Inmitten der anhaltenden globalen Klimakrise haben sie und das Living Room Collective eine bahnbrechende Ausstellung entwickelt, die das Potenzial der Zusammenarbeit zwischen Mensch und Natur aufzeigt. Picoplanktonics besteht aus 3D-gedruckten Strukturen, die lebende Cyanobakterien enthalten, die in der Lage sind, Kohlenstoff zu binden. Es ist eine Erkundung unseres Potenzials, mit lebenden Systemen zusammenzuarbeiten, indem wir gemeinsam Räume konstruieren, die den Planeten sanieren, anstatt ihn auszubeuten. Die Ausstellung des Living Room Collective ist der Höhepunkt von vier Jahren gemeinsamer Forschung von Andrea Shin Ling und verschiedenen interdisziplinären Mitwirkenden. Sie konzentriert sich darauf, die Designprinzipien lebender Systeme zu nutzen, um nachhaltige, intelligente und widerstandsfähige Materialien und Technologien für die Zukunft zu entwickeln. Durch die Nutzung uralter biologischer Prozesse und neu entstehender Technologien wird die Gestaltung von Umgebungen nach dem Prinzip «Ökologie zuerst» vorgeschlagen.

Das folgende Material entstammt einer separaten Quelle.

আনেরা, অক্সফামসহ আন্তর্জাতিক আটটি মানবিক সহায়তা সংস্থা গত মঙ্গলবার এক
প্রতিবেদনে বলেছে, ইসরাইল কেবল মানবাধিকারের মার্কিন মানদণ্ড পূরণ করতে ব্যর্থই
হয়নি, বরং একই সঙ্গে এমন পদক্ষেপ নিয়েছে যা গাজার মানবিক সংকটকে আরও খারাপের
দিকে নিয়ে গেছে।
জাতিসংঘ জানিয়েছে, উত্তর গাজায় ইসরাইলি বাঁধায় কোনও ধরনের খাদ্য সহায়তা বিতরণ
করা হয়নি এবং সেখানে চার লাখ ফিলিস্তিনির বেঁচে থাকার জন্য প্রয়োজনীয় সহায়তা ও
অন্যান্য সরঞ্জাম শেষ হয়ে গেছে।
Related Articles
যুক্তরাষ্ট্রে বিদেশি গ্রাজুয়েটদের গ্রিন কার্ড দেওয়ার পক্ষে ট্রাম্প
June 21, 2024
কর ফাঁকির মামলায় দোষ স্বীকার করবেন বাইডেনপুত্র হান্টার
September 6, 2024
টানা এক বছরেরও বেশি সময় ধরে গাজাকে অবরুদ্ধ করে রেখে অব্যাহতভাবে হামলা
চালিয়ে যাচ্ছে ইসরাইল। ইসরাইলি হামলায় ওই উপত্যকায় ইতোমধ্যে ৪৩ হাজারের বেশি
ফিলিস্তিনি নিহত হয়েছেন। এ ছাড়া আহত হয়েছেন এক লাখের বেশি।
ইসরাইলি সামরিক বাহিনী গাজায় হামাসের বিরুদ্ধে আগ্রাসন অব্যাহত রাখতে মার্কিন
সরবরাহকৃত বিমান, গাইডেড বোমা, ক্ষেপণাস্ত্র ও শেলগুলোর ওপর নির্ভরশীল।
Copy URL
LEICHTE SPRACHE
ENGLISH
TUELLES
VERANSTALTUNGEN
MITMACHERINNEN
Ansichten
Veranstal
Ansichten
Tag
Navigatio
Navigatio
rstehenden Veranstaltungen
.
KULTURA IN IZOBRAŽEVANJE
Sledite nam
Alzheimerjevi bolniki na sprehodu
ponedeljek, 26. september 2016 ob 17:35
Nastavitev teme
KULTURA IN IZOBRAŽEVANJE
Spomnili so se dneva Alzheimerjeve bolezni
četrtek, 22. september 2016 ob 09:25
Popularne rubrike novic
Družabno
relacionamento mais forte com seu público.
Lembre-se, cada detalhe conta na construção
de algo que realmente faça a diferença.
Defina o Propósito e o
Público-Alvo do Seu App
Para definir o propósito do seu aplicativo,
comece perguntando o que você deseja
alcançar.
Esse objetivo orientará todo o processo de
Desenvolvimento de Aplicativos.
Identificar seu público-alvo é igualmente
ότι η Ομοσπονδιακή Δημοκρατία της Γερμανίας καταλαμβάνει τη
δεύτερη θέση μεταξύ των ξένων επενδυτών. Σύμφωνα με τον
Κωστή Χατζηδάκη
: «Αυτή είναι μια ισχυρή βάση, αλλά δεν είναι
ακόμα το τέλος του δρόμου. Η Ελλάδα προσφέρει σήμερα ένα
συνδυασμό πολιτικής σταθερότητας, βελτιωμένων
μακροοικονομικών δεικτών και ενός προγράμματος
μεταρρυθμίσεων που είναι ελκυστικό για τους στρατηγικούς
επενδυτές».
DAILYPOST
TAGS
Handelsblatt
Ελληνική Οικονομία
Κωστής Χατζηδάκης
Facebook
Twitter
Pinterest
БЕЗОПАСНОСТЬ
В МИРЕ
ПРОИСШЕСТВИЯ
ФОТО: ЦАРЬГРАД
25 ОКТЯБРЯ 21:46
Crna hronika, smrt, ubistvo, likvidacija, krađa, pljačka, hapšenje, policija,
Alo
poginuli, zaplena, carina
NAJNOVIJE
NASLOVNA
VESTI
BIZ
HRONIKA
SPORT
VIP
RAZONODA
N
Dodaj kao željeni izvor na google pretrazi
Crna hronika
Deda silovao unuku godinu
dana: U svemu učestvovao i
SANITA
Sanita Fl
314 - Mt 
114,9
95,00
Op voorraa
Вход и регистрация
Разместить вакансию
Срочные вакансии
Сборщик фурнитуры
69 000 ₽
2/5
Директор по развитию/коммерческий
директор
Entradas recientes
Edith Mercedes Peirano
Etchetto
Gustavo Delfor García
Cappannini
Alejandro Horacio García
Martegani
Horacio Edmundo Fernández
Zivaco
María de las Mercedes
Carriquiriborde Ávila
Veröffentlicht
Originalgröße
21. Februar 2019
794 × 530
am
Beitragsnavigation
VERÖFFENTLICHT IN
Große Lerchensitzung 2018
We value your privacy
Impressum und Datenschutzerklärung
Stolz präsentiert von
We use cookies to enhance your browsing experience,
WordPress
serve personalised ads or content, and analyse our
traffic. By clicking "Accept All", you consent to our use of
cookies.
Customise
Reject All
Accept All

Tor Alva – der weisse Turm von Mulengs
Kanada und Deutschland bringen Themen aufs Tapet, die man sich auch vom Schweizer Beitrag gewünscht hätte. Diesbezüglich könnten wir durchaus mit diversen Beiträgen glänzen. Denken wir nur beispielsweise an den Tor Alva – der weisse Turm von Mulengs. In einem vergessenen, fast ausgestorbenen Bündner Bergdorf entsteht der höchste, durch einen 3D-Drucker erstellten Turm der Welt. Der Weisse Turm verwirklicht die marktreifen Innovationen der weltweit führenden Forschung und leistet mit seiner Realisierung einen wesentlichen Beitrag zum globalen Durchbruch dieser neuartigen, digitalen und ressourcenschonenden Bauweise und Architektur. Eine Pionierleistung, die die Möglichkeiten der 3D-Druckweise für das Bauen, die Architektur und die Umwelt auf faszinierende Weise demonstriert und aufzeigt, wie sicheres, ökonomisches und ökologisches Bauen durch massive Reduktion des Materialbedarfs und der C02-Emissionen möglich ist. Wie das Bauen modular, zirkulär und skalierbar wird.
Eine anderer spannender Beitrag wäre etwas auch die Einhausung der Autobahn im Zürcher Stadtteil Schwamendingen gewesen.